Victor Cruz said of his teammate's breakaway burst: "It's amazing. To have that speed, to catch the ball and turn it on that quickly, it's rare, not just in this league but in life."

Beckham celebrated his 61-yard touchdown with a Michael Jackson leg kick and moonwalk and then a royal coronation-style wave to the fans. The entertainment was needed in the worst way; the Giants and Cowboys combined to convert a grand total of three third-down chances in 29 attempts.

Yes, this game was awfully tough on the eyes. The Cowboys might have left the building with reason to be concerned about a possible playoff matchup with the Giants, who ruined Dallas' 13-3 season during their Super Bowl run in 2007, but Prescott will be fine. He had a bad game. That's all. It happens to the best of 'em.

As a two-time Super Bowl MVP, Manning can attest to that. He deserves the benefit of the doubt, for sure, but he'll be 36 next month, and the game isn't coming easily to him or just about anyone else on the Giants' offense. (Manning had one pass intercepted on a night when he could've had three or four picked off.) As hard as it is for a receiver to carry a unit, Beckham might be in that position right now.

"I want the defense to be sitting there eating candy," Beckham said, "untying their shoes, knowing that the offense has the game in control."

He knows that can't happen unless he elevates his game again and again. Beckham has 34 touchdowns in 40 career games, and he's averaging nearly 100 receiving yards per game in those three seasons. How much higher can he go? How much better can lucky No. 13 get?

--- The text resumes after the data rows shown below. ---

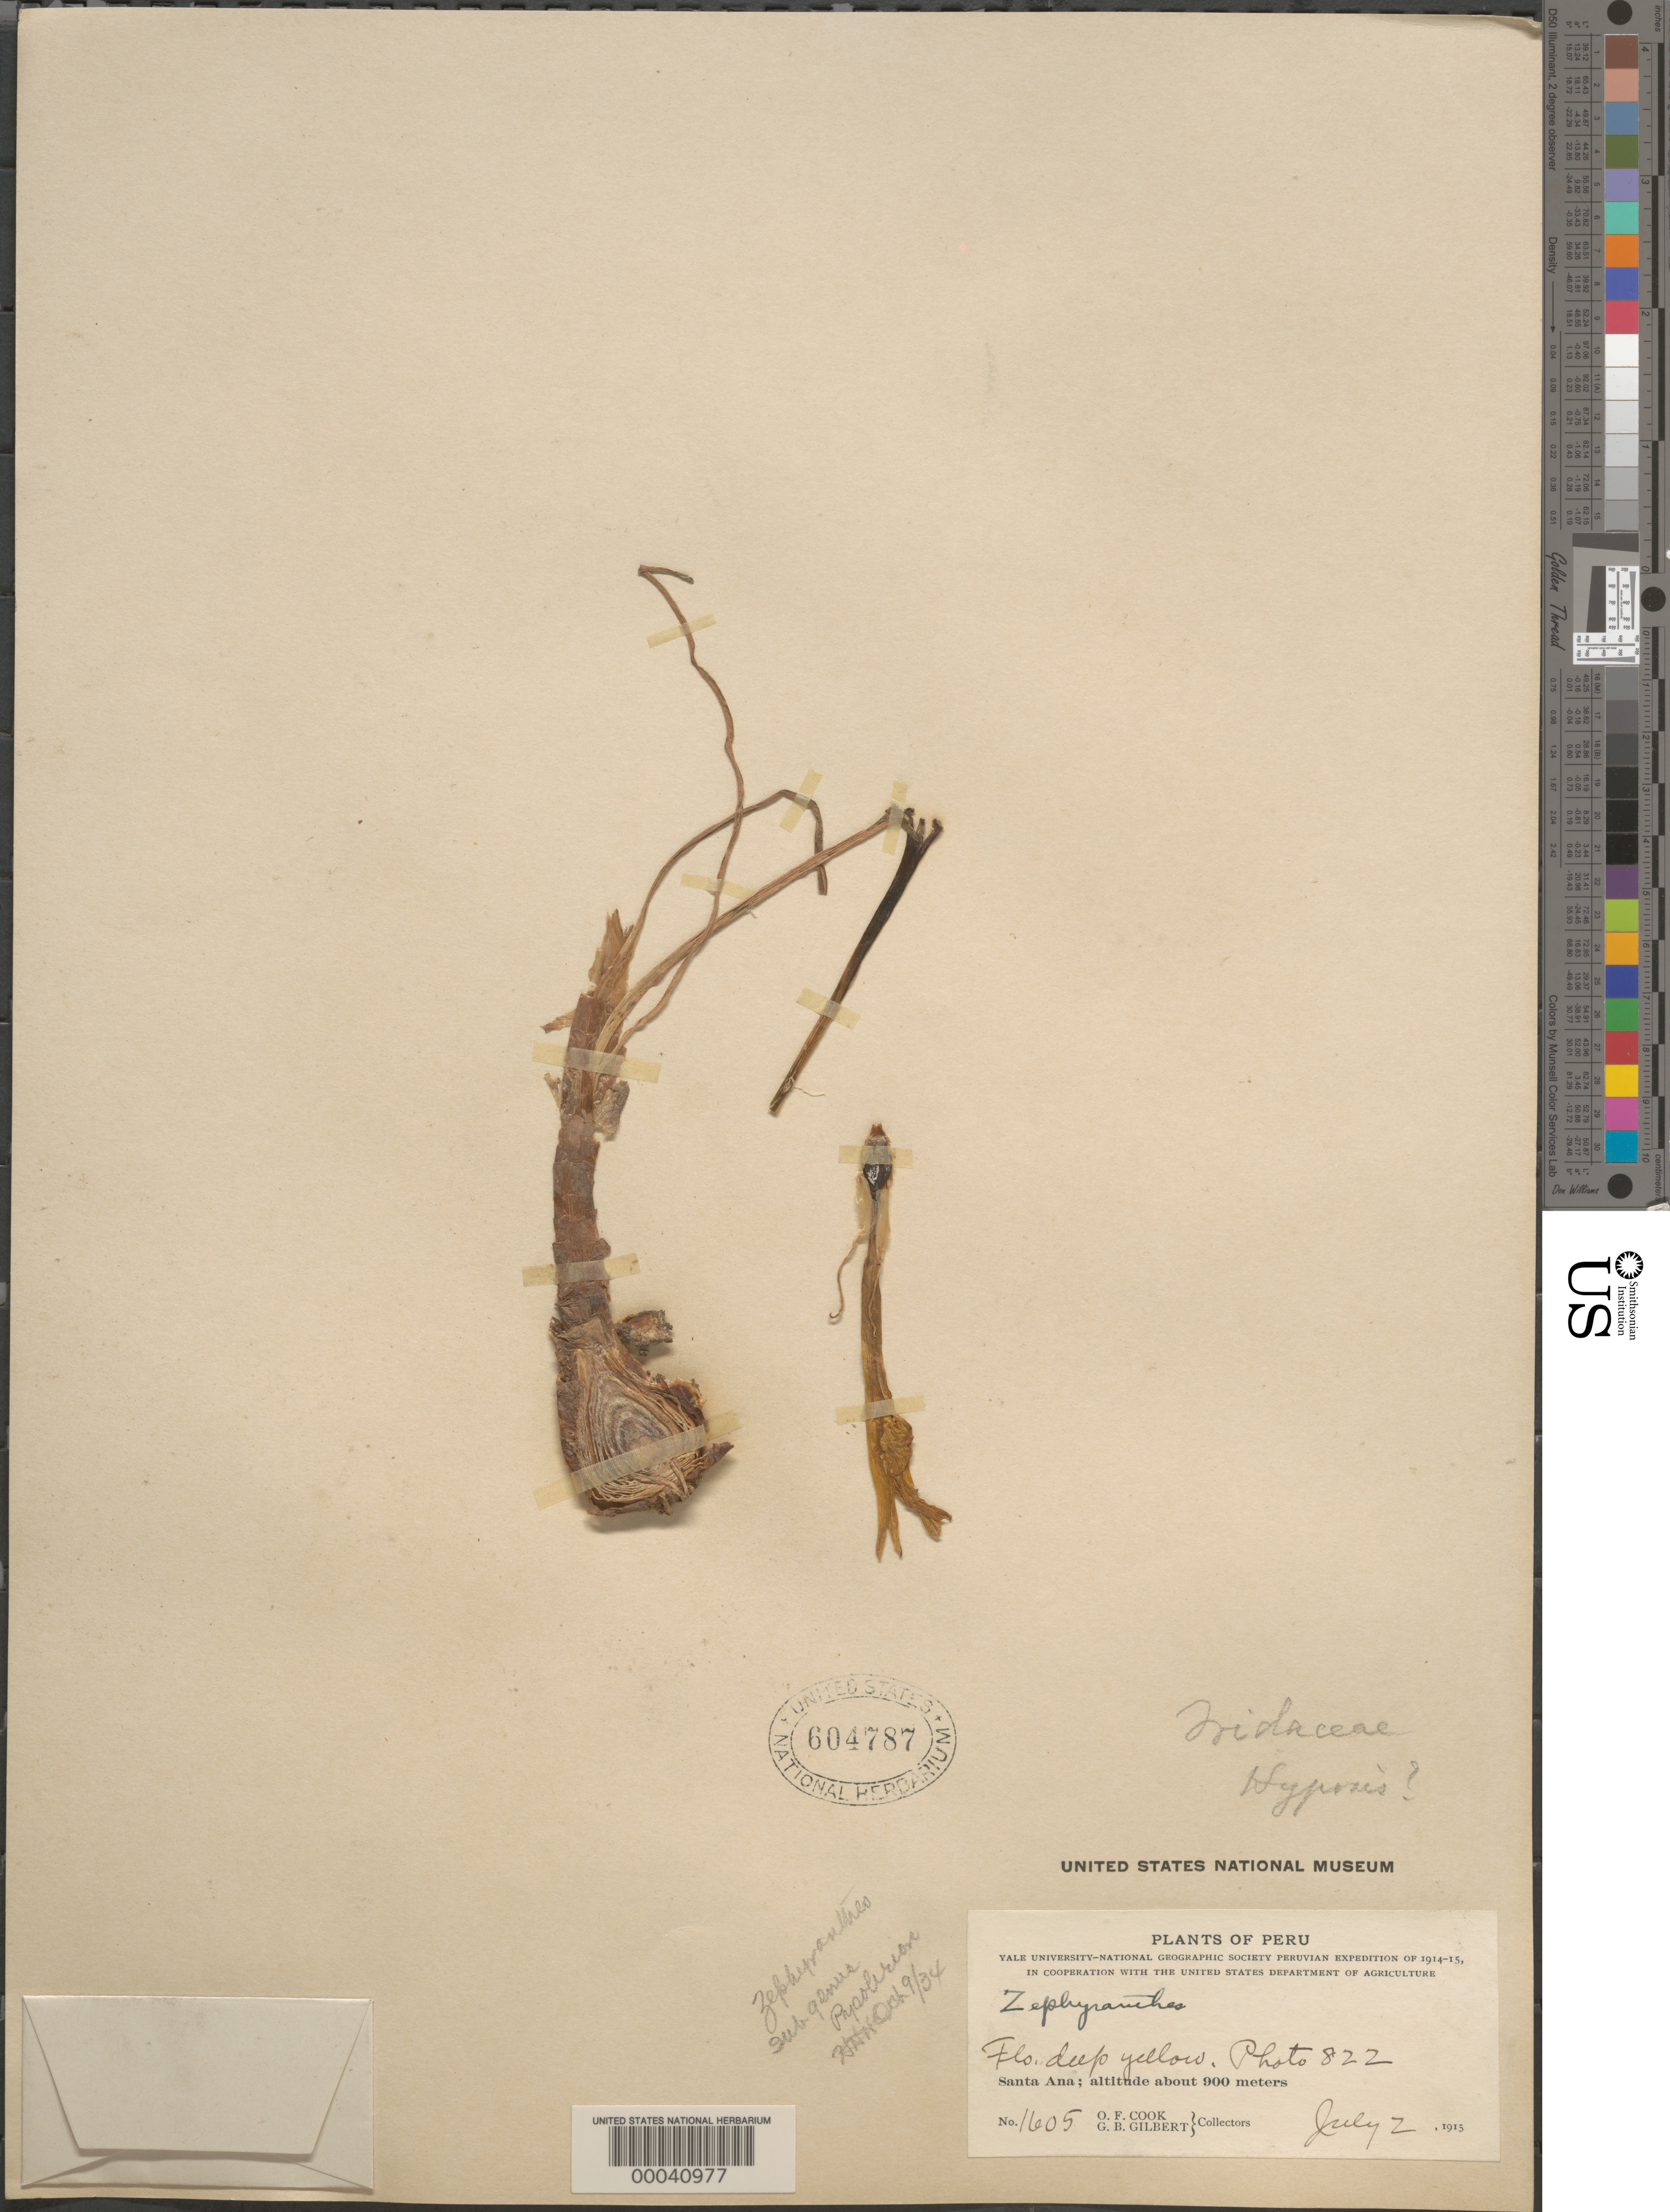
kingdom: Plantae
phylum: Tracheophyta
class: Liliopsida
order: Asparagales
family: Amaryllidaceae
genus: Zephyranthes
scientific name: Zephyranthes sp.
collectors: O. F. Cook & G. B. Gilbert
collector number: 1605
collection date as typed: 02 Jul 1915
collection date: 1915-07-02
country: Peru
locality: Santa Ana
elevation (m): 900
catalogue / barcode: US 604787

At his locker Sunday night, Beckham credited his all-world hamstrings to his mother, an all-American sprinter in college. He said he enjoyed the Cowboys-Giants atmosphere and compared it to an LSU-Alabama game. He said he needed to forget about his thumb injury, forget the drops and start working harder in practice.

Beckham didn't blame the refs for anything this time, and he didn't trash an opposing cornerback. He didn't have to explain away some sideline rant or apologize for committing multiple personal fouls.

This time, his talent did the talking for him against the Cowboys. Odell Beckham Jr. showed the world that he's a high-maintenance act who is worth the aggravation.